And then, maybe, I'll travel back to this moment now, in my mind, and smile a contented smile.
Peace and positivity,
ct
Saturday, November 20, 2010
Was blind but now I see....
Or I was just really lazy and am now semi productive. It's been one of those days. The days where you're so out of it and so busy that you just have to take time for yourself and friends otherwise you'll go insane. Speaking of insane... Just kidding, I'm in the sanity today.Also, considering I like FAILED at continuing my project for my blog, I shall complete 4 days' topics in one entry. On your mark, get set, read:
Day 04- A habit that you wish you didn’t have
I wish I didn't fall for people who are totally not within my "price range" if you will. Also, I wish I wasn't so self concious about my height and overall size. I'm beautiful and need to own it. Ha.
Day 05- A picture of somewhere you’ve been to
http://www.ushistory.org/lovepark/
Day 06- Favorite super hero/fictional character and why
Favorite fictional character is Susanna Kaysen from Girl, Interrupted. Note how these lines are pretty much the best thing ever: Valerie: What would you have said to her?
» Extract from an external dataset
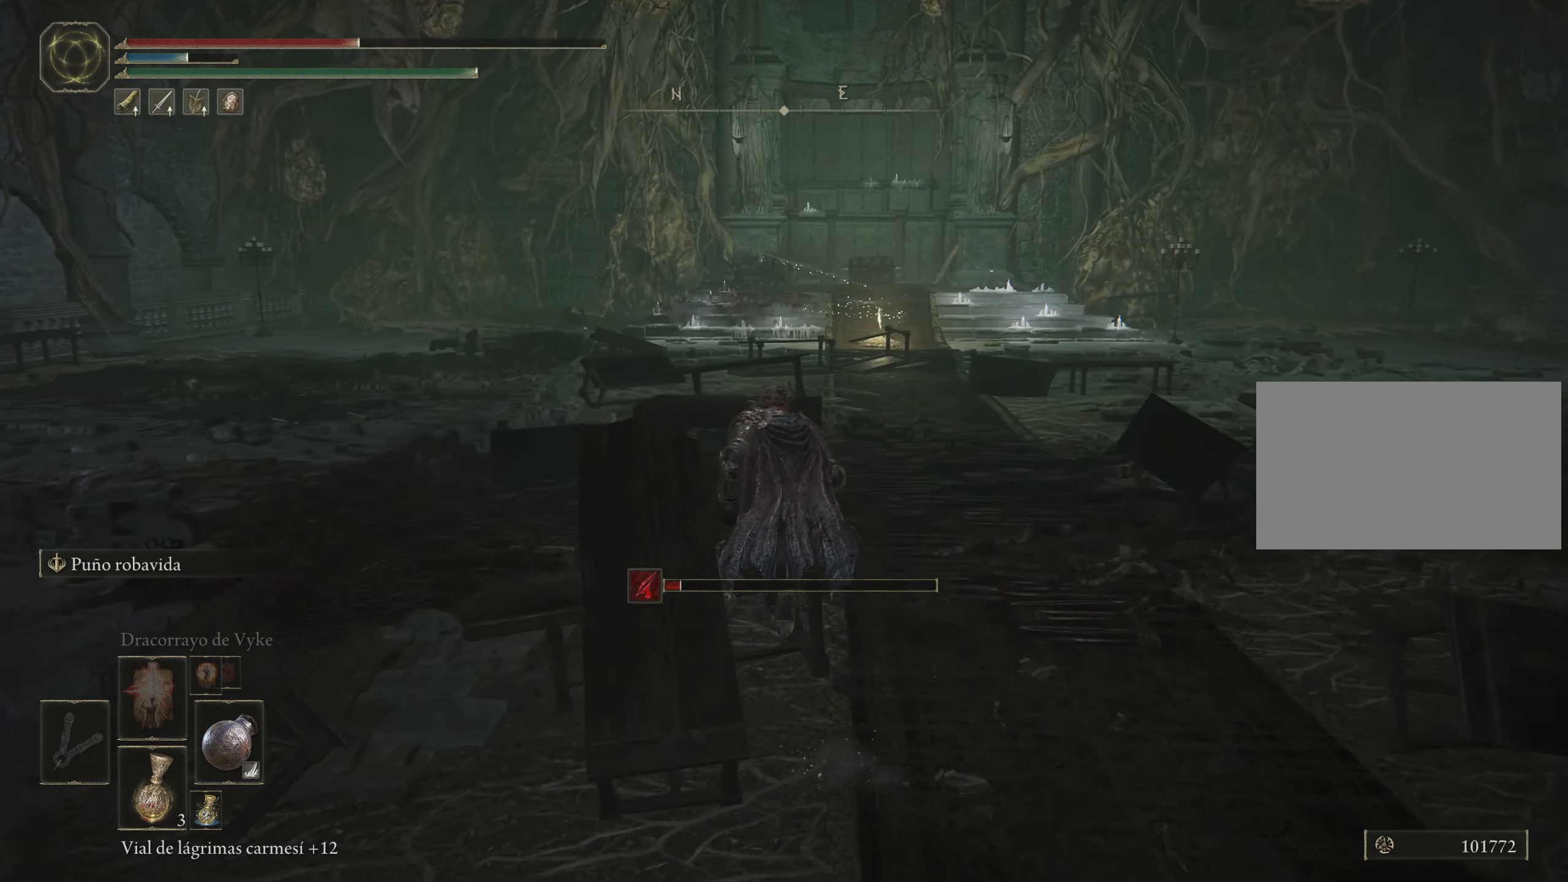
{"keys": ["space", "w"], "mouse": [], "events": [[133, "d", "down"], [417, "d", "up"]]}
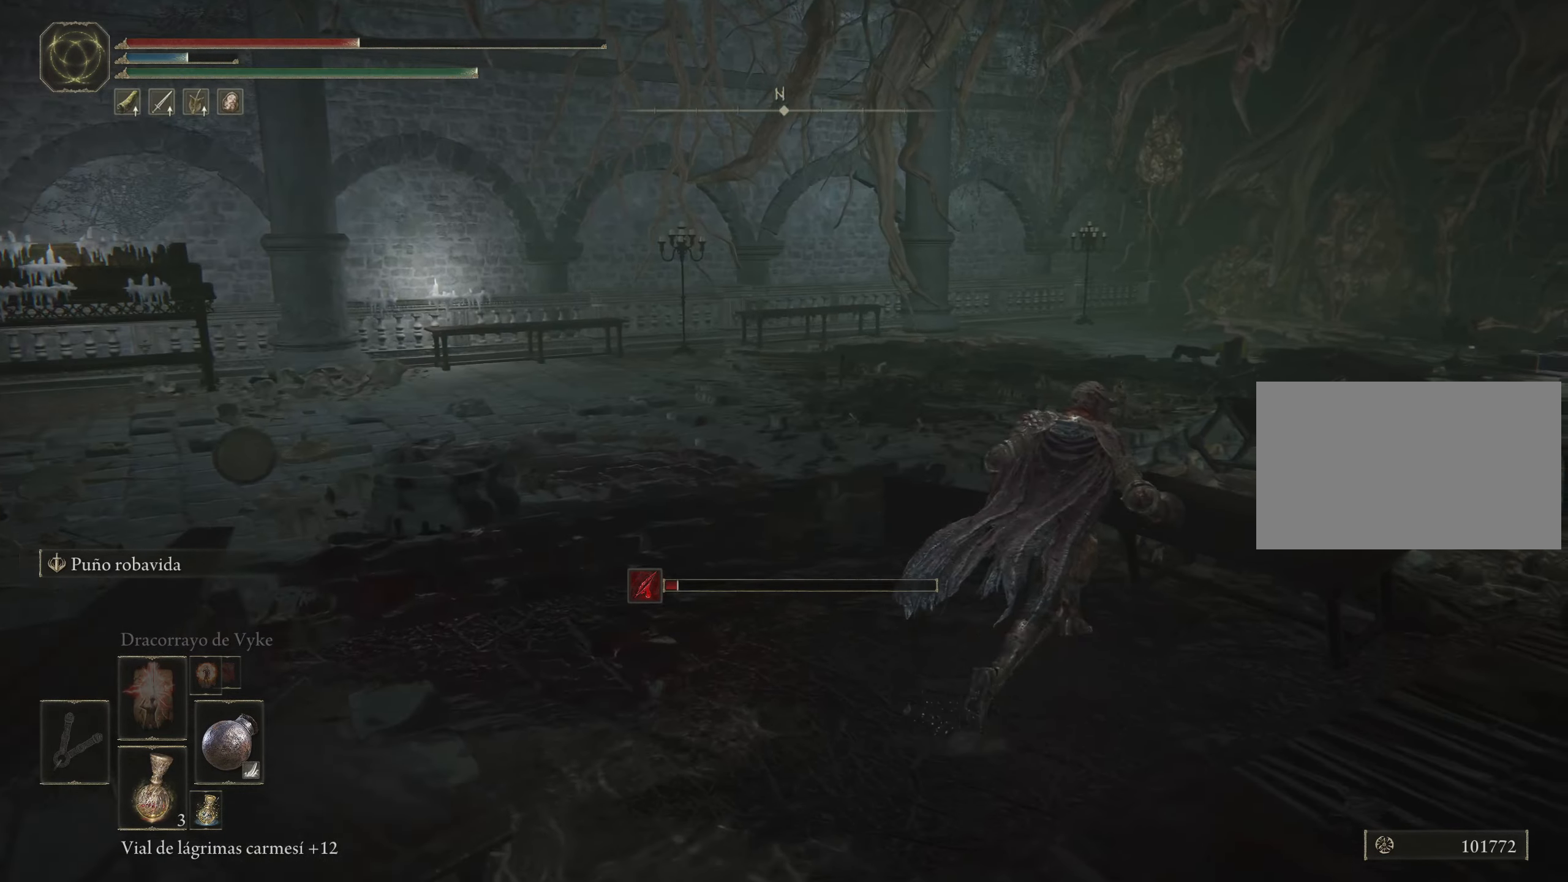
{"keys": ["f", "space", "w"], "mouse": [], "events": [[167, "f", "down"]]}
Susanna: I don't know. That I was sorry. That I will never know what it was like to be her. But I know what it's like to want to die. How it hurts to smile. How you try to fit in but you can't. You hurt yourself on the outside to try to kill the thing on the inside.
Valerie: Susanna, it's all well and good to tell me all this; but you gotta tell some of this to your doctors.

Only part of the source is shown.